- WORK TASK A
In the Coolpool story, what trade do Dunsparce and Kaidart follow?
- WORK TASK B
Carry on the Coolpool story from the point where it stops.

The two Robans raised Coolpool out of the well, but rejected his eternal message in favor of worldly passions.

"What do you mean you don't have any money to pay the fine?" mocked Thirteenicus.

"I think one of those guys ran off with my wallet," said Coolpool sadly. "Do you accept IOUs?"

"Spent all your money on desert shrooms," said Thirteenicus. "I guess we'll just hit you a few times and call it even."

The Robans beat Coolpool and sent him home. The savior would suffer greatly at the hands of the Roban empire.
1: wood alcohol

Colonel Thunder

Renowned Blunderer
Chapter 3: Coolpool Calls His first Disciples

As Coolpool was walking in his house, he saw two men; Dunsparce and Kaidart. They were casting a net online, for they were phishermen.

"Hey, stop phishing on my computer!" said Coolpool. "I can't believe you guys followed me home."

"The Savior has called us not to phish," said Kaidart. "Is is possible he is calling to phish elsewhere?"

"He said that we followed him home," said Dunsparce. "He has proclaimed us as his followers!"

Dunsparce and Kaidart threw themselves on the ground and worshiped him.

"Come on guys, I'm not some kind of god, I'm just like you." said Coolpool.

"See how he humbles himself," proclaimed Kaidart. "Casting aside his divinity to intermingle with mere men!"

Coolpool stormed outside, and his disciples followed.

Colonel Thunder

Renowned Blunderer
Chapter 4: Coolpool Performs His First Miracle

Three days later, a wedding took place between TC and Nifty. Coolpool and his disciples had also been invited to the wedding.

When the booze was gone, Nifty's mother said to him,

“Niggá they dry! Fix it!”

"Excuse me ma'am, why do you involve me?” Coolpool replied. “I'm just a guest."

Nifty's mother said to the venue staff, “Do whatever Coolpool tells you.”

- EXTRACTED DATA
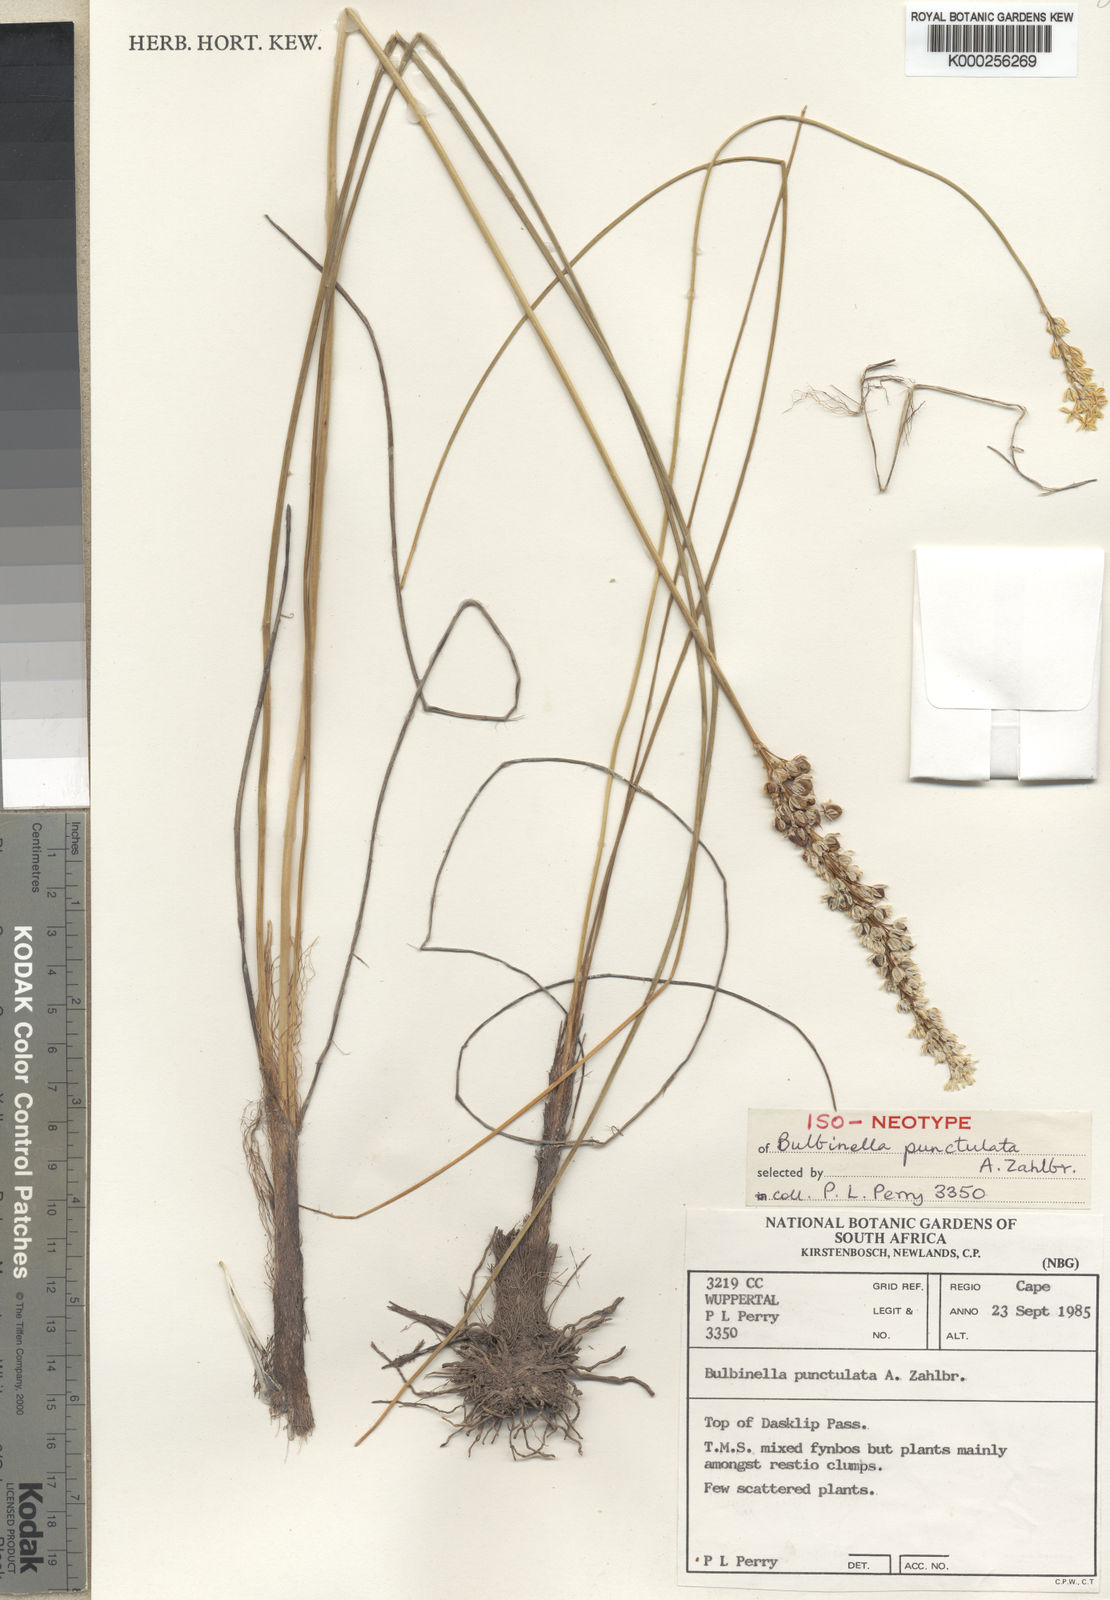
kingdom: Plantae
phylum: Tracheophyta
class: Liliopsida
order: Asparagales
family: Asphodelaceae
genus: Bulbinella
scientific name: Bulbinella punctulata
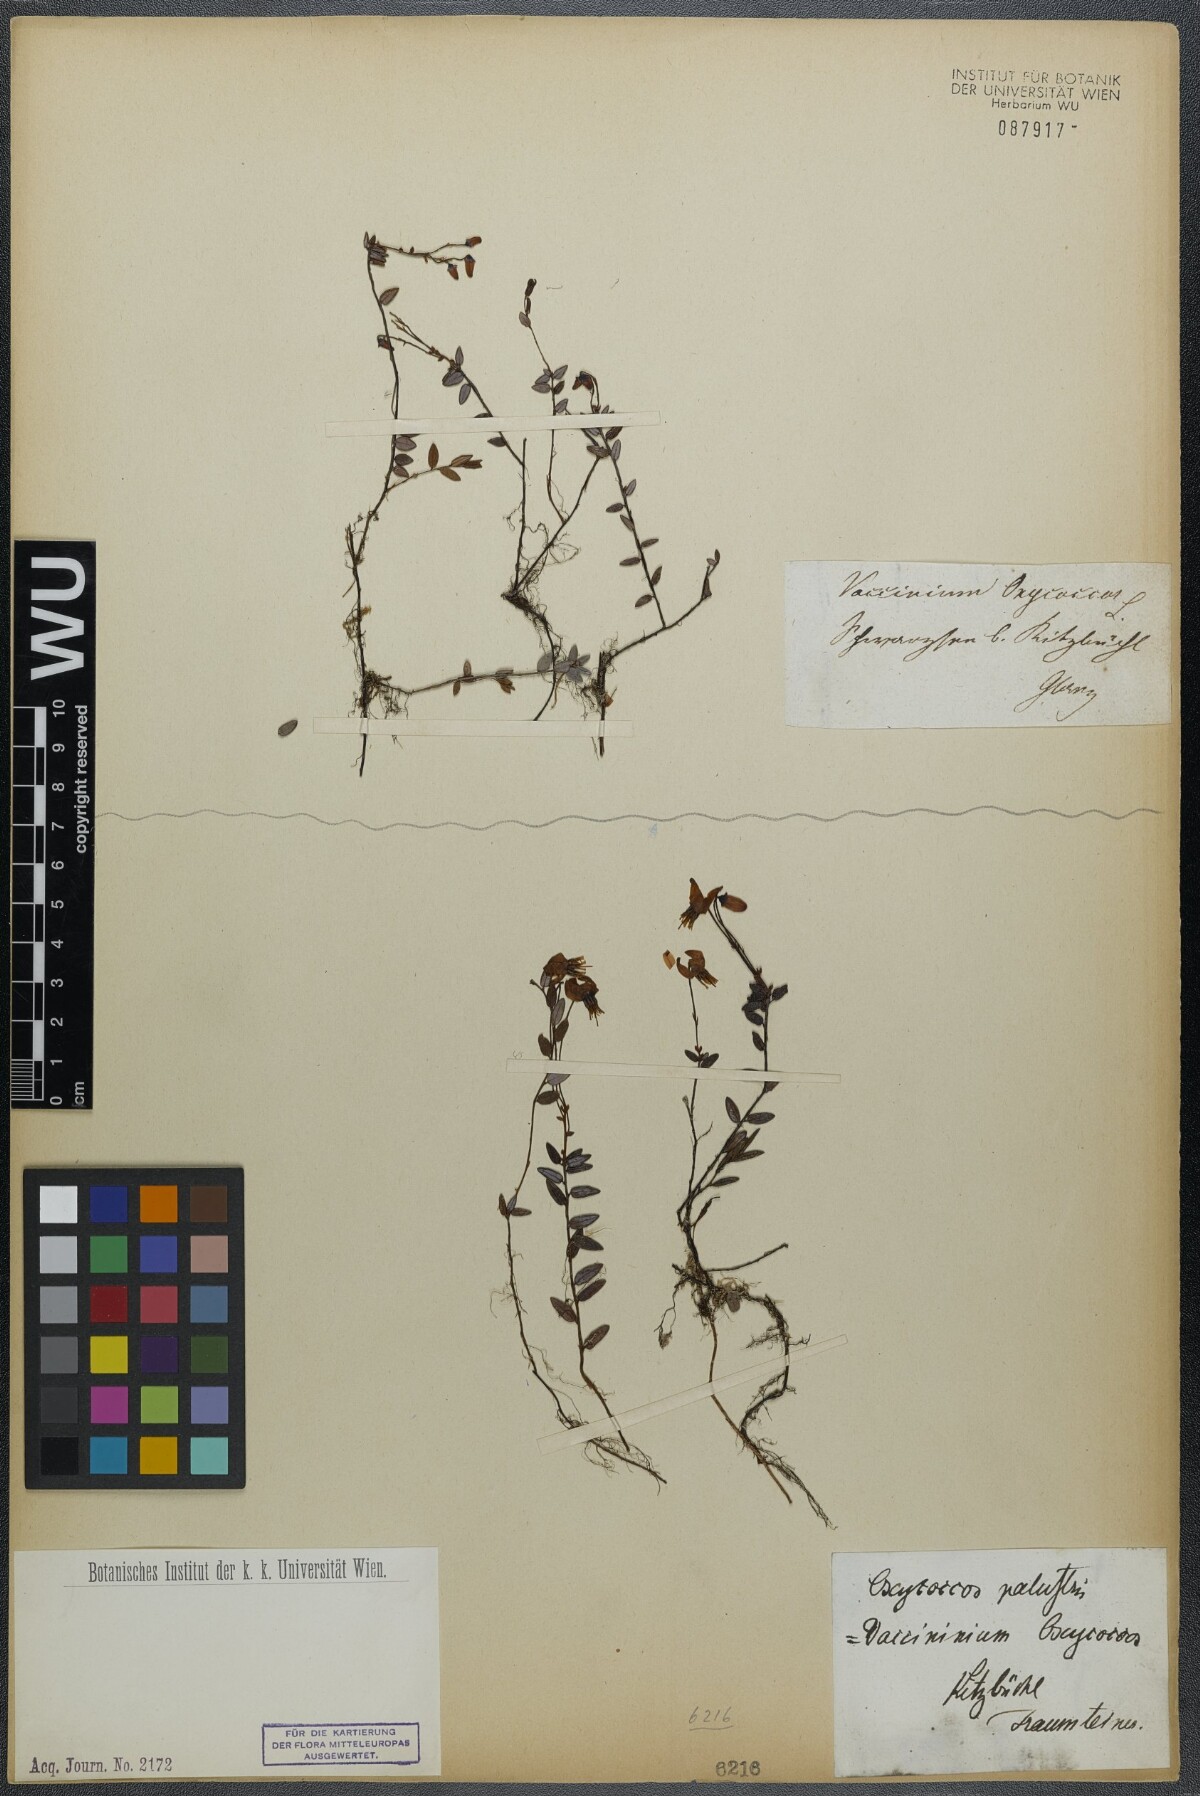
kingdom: Plantae
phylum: Tracheophyta
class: Magnoliopsida
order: Ericales
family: Ericaceae
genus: Vaccinium
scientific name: Vaccinium oxycoccos
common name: Cranberry
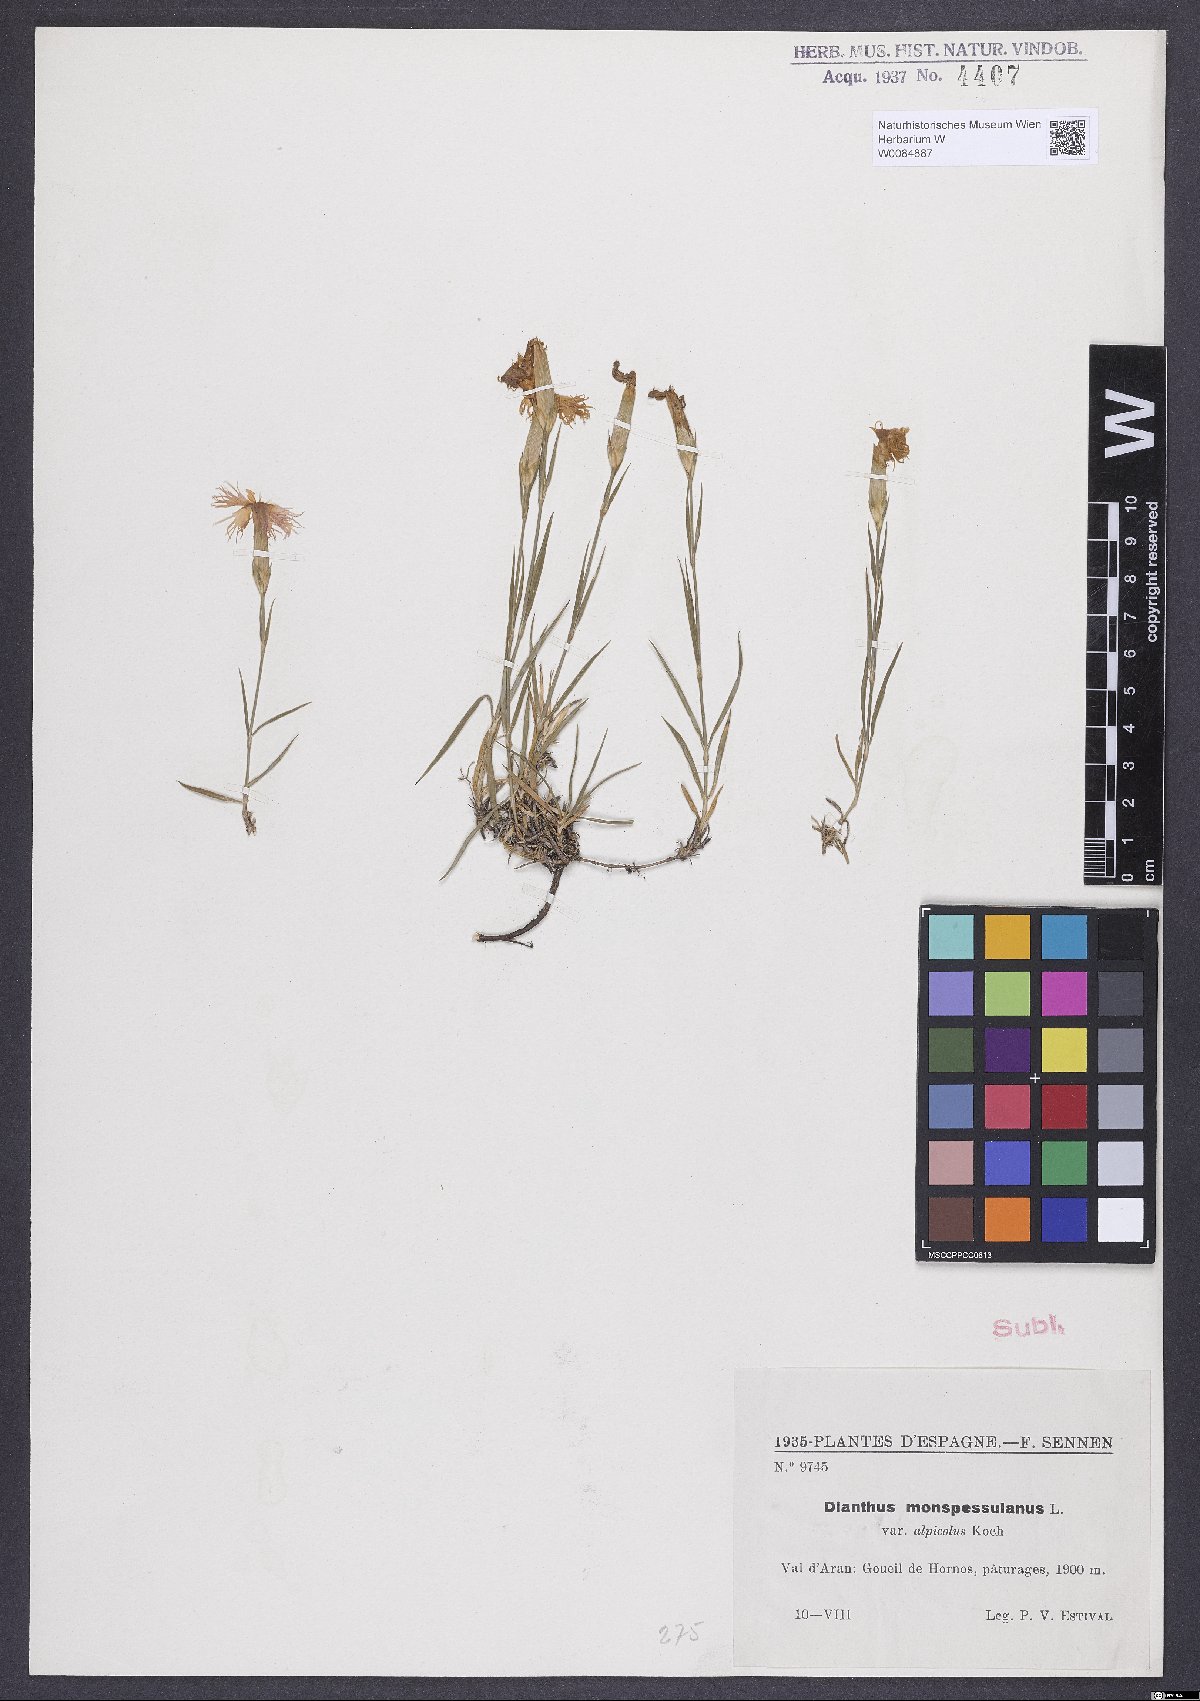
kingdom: Plantae
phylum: Tracheophyta
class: Magnoliopsida
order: Caryophyllales
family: Caryophyllaceae
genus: Dianthus
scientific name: Dianthus hyssopifolius
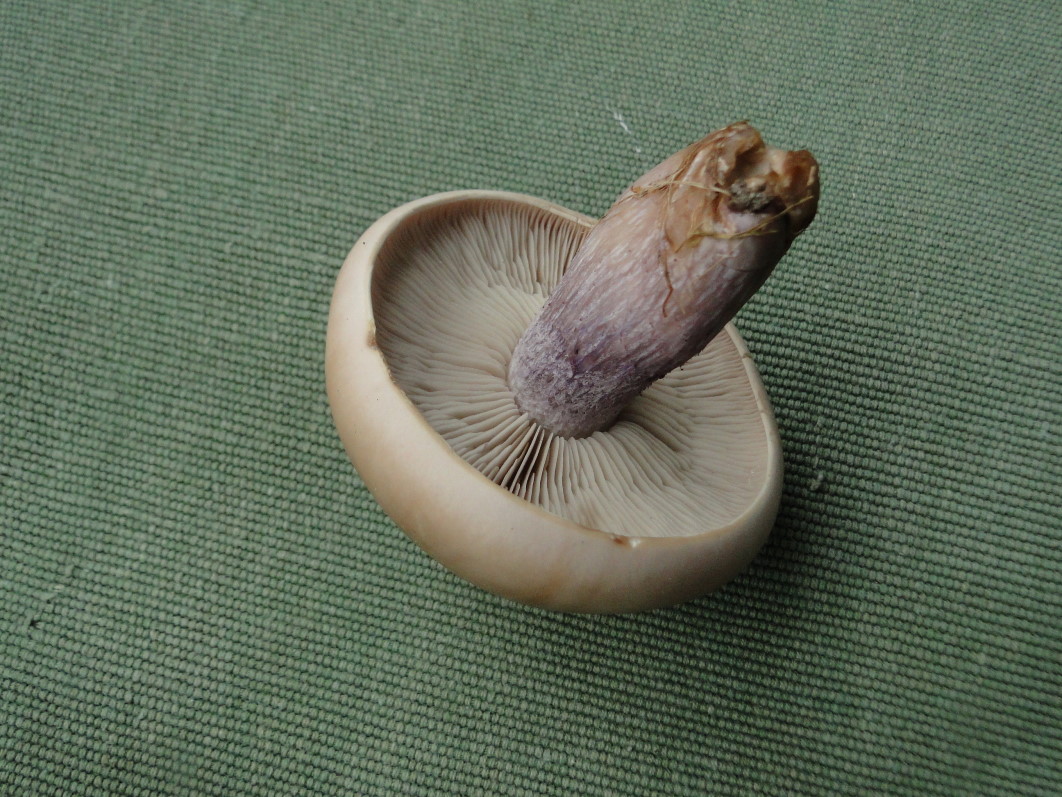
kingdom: Fungi
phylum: Basidiomycota
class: Agaricomycetes
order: Agaricales
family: Tricholomataceae
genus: Lepista
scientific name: Lepista personata
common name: bleg hekseringshat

- ANSWER AREA A
They are phishermen.

- ANSWER AREA B
Nearby stood six kegs, the kind used for ceremonial getting-shit-faced, each holding from twenty to thirty gallons.

Coolpool said to the venue staff, “Fill the kegs with water I guess, so people can get hydrated”; so they filled them to the brim.

After some time he told them, “You should bring some water to Jeroth, the master of the banquet. He looks pretty wasted.

They did so, and Jeroth tasted the water. He did not realize where it had come from, though the venmue staff knew. Then he called TC and Nifty aside and said, “Everyone brings out the best booze first and then the cheaper shit after the guests have gotten shit-faced; but you guys have saved the best till now. Who is responsible for this good shit?"

"Uh, Coolpool I guess," said TC, whose head was stuck in a wastebasket.

"Wait, what?" said Coolpool. "That should just be water. I didn't-"

"The savior has given his first sign!" proclaimed Shadow. "For he has turned mere water into booze!"

"It's true!" admired the venue staff. "The drink was water earlier, he is surely who he is proclaimed to be!"

"Wait a second, that's why you were taking so long inspecting the kegs!" said Coolpool. "Shadow, you spiked the water with cactus juice again, didn't you!"

"The voice of a god!" shouted Kaidart. "And not of a man!"

The people began to worship him.

"Aw geeze," said Coolpool. "I can't believe you guys. I'm going home."

What Coolpool did at the wedding was the first of the signs through which he revealed his glory; and his disciples believed in him.

Colonel Thunder

Renowned Blunderer
Chapter 5: The Bread of the Danisees

When they had gotten shitfaced, the disciples forgot to take bread.

Some of the disciples began to go to the market, that they might purchase bread from the Danisees.

But Coolpool stopped them.

Be careful,” Coolpool said to them. “Watch out for the bread of the Danisees.

They discussed this among themselves and said, “The Teacher does not speak of the bread of the Danisees, but of their teachings."

"The Savior speaks to us great wisdom through parables!" said Kaidart.

"What?" said Coolpool. "No, it's just that I saw Danny take a shit earlier and not wash his hands on his way to the bakery."

"This is a metaphor!" proclaimed Dunsparce. "Coolpool denounces the Danisees as filth and vile!"

"Filth and vile! Filth and vile!" chanted the disciples.

Coolpool was so pleased with his disciples' understanding, he immediately went home and took a nap, knowing they would spread his Word while he slept.